* TASK STATEMENT
All of the data is to be copied without a single change.
-------------------------
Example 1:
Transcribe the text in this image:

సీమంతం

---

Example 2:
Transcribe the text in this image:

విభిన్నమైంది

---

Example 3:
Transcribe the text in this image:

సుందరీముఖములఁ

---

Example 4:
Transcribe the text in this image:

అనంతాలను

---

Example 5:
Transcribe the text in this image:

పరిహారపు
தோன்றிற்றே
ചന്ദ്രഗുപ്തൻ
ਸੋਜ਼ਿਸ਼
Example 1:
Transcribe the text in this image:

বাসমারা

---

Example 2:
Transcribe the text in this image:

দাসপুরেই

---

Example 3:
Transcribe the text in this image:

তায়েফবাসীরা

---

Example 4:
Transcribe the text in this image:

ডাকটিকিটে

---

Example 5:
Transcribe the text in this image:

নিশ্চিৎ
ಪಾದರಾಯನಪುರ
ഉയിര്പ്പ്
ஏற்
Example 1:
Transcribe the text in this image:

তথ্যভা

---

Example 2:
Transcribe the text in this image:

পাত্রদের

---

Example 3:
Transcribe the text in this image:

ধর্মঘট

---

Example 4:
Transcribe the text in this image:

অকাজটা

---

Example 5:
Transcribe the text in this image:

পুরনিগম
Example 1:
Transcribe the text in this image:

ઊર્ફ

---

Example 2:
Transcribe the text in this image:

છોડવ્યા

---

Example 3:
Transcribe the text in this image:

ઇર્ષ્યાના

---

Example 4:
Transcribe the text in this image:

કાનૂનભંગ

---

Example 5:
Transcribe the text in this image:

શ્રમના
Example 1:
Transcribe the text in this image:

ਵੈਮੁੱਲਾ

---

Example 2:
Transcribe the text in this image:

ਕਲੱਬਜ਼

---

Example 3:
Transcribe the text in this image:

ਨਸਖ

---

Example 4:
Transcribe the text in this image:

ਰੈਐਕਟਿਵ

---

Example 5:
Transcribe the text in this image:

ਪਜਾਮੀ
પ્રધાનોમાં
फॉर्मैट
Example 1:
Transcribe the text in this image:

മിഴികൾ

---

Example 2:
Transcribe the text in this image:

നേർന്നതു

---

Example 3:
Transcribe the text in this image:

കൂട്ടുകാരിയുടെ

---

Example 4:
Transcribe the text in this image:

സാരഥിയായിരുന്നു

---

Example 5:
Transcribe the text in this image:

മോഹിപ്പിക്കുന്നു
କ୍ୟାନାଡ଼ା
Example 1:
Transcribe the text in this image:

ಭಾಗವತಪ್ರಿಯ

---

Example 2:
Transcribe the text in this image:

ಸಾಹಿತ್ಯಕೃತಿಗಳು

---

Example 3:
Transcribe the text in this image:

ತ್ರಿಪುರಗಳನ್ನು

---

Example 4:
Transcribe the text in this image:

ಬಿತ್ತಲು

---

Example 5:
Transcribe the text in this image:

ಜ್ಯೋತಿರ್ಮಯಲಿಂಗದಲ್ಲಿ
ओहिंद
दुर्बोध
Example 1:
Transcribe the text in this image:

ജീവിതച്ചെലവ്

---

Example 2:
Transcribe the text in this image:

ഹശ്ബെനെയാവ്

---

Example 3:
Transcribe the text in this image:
-------------------------
* SOLUTION TO THIS TASK
Example 1:
Transcribe the text in this image:

సీమంతం

---

Example 2:
Transcribe the text in this image:

విభిన్నమైంది

---

Example 3:
Transcribe the text in this image:

సుందరీముఖములఁ

---

Example 4:
Transcribe the text in this image:

అనంతాలను

---

Example 5:
Transcribe the text in this image:

పరిహారపు
தோன்றிற்றே
ചന്ദ്രഗുപ്തൻ
ਸੋਜ਼ਿਸ਼
Example 1:
Transcribe the text in this image:

বাসমারা

---

Example 2:
Transcribe the text in this image:

দাসপুরেই

---

Example 3:
Transcribe the text in this image:

তায়েফবাসীরা

---

Example 4:
Transcribe the text in this image:

ডাকটিকিটে

---

Example 5:
Transcribe the text in this image:

নিশ্চিৎ
ಪಾದರಾಯನಪುರ
ഉയിര്പ്പ്
ஏற்
Example 1:
Transcribe the text in this image:

তথ্যভা

---

Example 2:
Transcribe the text in this image:

পাত্রদের

---

Example 3:
Transcribe the text in this image:

ধর্মঘট

---

Example 4:
Transcribe the text in this image:

অকাজটা

---

Example 5:
Transcribe the text in this image:

পুরনিগম
Example 1:
Transcribe the text in this image:

ઊર્ફ

---

Example 2:
Transcribe the text in this image:

છોડવ્યા

---

Example 3:
Transcribe the text in this image:

ઇર્ષ્યાના

---

Example 4:
Transcribe the text in this image:

કાનૂનભંગ

---

Example 5:
Transcribe the text in this image:

શ્રમના
Example 1:
Transcribe the text in this image:

ਵੈਮੁੱਲਾ

---

Example 2:
Transcribe the text in this image:

ਕਲੱਬਜ਼

---

Example 3:
Transcribe the text in this image:

ਨਸਖ

---

Example 4:
Transcribe the text in this image:

ਰੈਐਕਟਿਵ

---

Example 5:
Transcribe the text in this image:

ਪਜਾਮੀ
પ્રધાનોમાં
फॉर्मैट
Example 1:
Transcribe the text in this image:

മിഴികൾ

---

Example 2:
Transcribe the text in this image:

നേർന്നതു

---

Example 3:
Transcribe the text in this image:

കൂട്ടുകാരിയുടെ

---

Example 4:
Transcribe the text in this image:

സാരഥിയായിരുന്നു

---

Example 5:
Transcribe the text in this image:

മോഹിപ്പിക്കുന്നു
କ୍ୟାନାଡ଼ା
Example 1:
Transcribe the text in this image:

ಭಾಗವತಪ್ರಿಯ

---

Example 2:
Transcribe the text in this image:

ಸಾಹಿತ್ಯಕೃತಿಗಳು

---

Example 3:
Transcribe the text in this image:

ತ್ರಿಪುರಗಳನ್ನು

---

Example 4:
Transcribe the text in this image:

ಬಿತ್ತಲು

---

Example 5:
Transcribe the text in this image:

ಜ್ಯೋತಿರ್ಮಯಲಿಂಗದಲ್ಲಿ
ओहिंद
दुर्बोध
Example 1:
Transcribe the text in this image:

ജീവിതച്ചെലവ്

---

Example 2:
Transcribe the text in this image:

ഹശ്ബെനെയാവ്

---

Example 3:
Transcribe the text in this image:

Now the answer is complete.